The challenge therefore is to improve collective understanding of water resource systems in terms of changing stressors and to strengthen coordinated responses and combined risk ownership across the system to ameliorate negative outcomes. Greater clarity is needed on societal expectations for water and more co-ordinated and spatially targeted responses to reduce risks to acceptable levels and take advantage of synergistic opportunities. This requires further developments and refinements of existing regulatory instruments and policy-based incentives – especially through unrealised potential for increased use of nature-based solutions to deliver multiple benefits.
Aims/Objective
This project will develop a participatory systems-based template and associated stress-testing approach for Scotland’s water resources. The main objectives are to define the system at multiple levels (including from national scale to catchment/aquifer level), the key stakeholders involved and how their decisions interact, the changing land use and climate drivers acting on the system, and expected outcomes based on current knowledge.
Methods/Approach
The approach will build on recent advances in defining and mapping systemic risks, as applied to water and driven by changes in land use and climate. A bespoke systems mapping tool (based on causal loop analysis) will be developed drawing from participatory fora with key stakeholders to identify external drivers, system variables and indicators. The stress-testing component builds on an approach that was originally pioneered with stakeholder engagement through the National Ecosystem Assessment to test the qualitative robustness of different response options in a changing world (Brown et al., 2015). This proposal will extend this approach quantitatively, by pooling data from different data providers in Scotland and the UK and from recent research projects (UK CCCRA3, OpenClim, Assist, FABLE, PROWATER etc.). This will include both climate change and socioeconomic scenarios and baseline data. The systems approach will also allow the quality of data to be assessed (consistency, representativeness etc.) and categorised for further refinement.

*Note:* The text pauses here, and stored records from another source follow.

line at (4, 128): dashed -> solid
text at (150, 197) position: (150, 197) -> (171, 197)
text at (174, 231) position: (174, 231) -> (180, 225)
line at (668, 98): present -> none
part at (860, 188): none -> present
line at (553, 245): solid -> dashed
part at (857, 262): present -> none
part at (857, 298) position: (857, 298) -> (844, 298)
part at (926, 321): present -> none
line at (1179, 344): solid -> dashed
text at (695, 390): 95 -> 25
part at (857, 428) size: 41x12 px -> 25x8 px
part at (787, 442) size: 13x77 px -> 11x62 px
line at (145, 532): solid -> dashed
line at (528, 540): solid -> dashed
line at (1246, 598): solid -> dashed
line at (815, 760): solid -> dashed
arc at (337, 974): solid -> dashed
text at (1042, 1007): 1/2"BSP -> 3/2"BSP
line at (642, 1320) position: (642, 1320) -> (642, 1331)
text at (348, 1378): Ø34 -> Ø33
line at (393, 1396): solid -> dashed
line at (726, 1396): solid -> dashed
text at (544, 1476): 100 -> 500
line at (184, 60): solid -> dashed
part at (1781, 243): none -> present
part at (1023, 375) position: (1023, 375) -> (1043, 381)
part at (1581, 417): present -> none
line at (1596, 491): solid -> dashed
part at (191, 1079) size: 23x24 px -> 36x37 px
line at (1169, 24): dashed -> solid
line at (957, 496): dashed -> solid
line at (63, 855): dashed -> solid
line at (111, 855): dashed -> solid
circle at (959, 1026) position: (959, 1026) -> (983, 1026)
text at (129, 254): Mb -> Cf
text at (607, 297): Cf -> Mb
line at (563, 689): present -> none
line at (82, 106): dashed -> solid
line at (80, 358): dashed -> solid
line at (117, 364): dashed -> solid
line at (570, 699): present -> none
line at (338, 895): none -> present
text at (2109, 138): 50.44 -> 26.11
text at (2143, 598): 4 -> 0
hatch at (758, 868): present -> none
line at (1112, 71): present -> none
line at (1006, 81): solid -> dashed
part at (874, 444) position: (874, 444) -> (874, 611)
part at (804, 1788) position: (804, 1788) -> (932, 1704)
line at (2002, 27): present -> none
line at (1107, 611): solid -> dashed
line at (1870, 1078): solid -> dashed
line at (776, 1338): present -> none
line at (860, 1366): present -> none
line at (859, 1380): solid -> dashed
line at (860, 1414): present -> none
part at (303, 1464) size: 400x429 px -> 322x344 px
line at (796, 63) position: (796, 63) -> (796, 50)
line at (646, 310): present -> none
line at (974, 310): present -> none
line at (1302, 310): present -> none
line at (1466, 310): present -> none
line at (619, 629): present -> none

To reference systems connections for key water-related issues (water quality; flooding; drought) we propose to use a source-pathways-receptors model. This will also be used to define the interaction of existing regulatory controls. To help categorise spatial and temporal variability across Scotland in terms of the resilience of the national resource we propose to further investigate use of catchment typologies as being explored for drinking water in a current Hydro Nation Scholar project (Vorstius et al., 2019).
The limited work conducted on this topic to-date has focussed on average long-term changes, but this gives only partial insights across the water sector. Hence, the stress-testing method will utilise new higher-resolution data (e.g. from UKCP18) to incorporate changes in year to year and seasonal variability, including systemic risks from changing frequency/magnitude of extreme events, changing spell lengths (dry/wet etc.), and compound events. Land use changes will be referenced against recent work on changing land capability for Scotland, socioeconomic drivers (e.g. food and energy security) and policy objectives (e.g. pathways to Net Zero; woodland expansion).
By referencing key system functions against the range of present and future stresses, the robustness of those functions can be evaluated, also including any co-ordinated interventions designed to improve the capacity or capability of the system, both in terms of supply and demand, but also geographically across the resource system as a whole.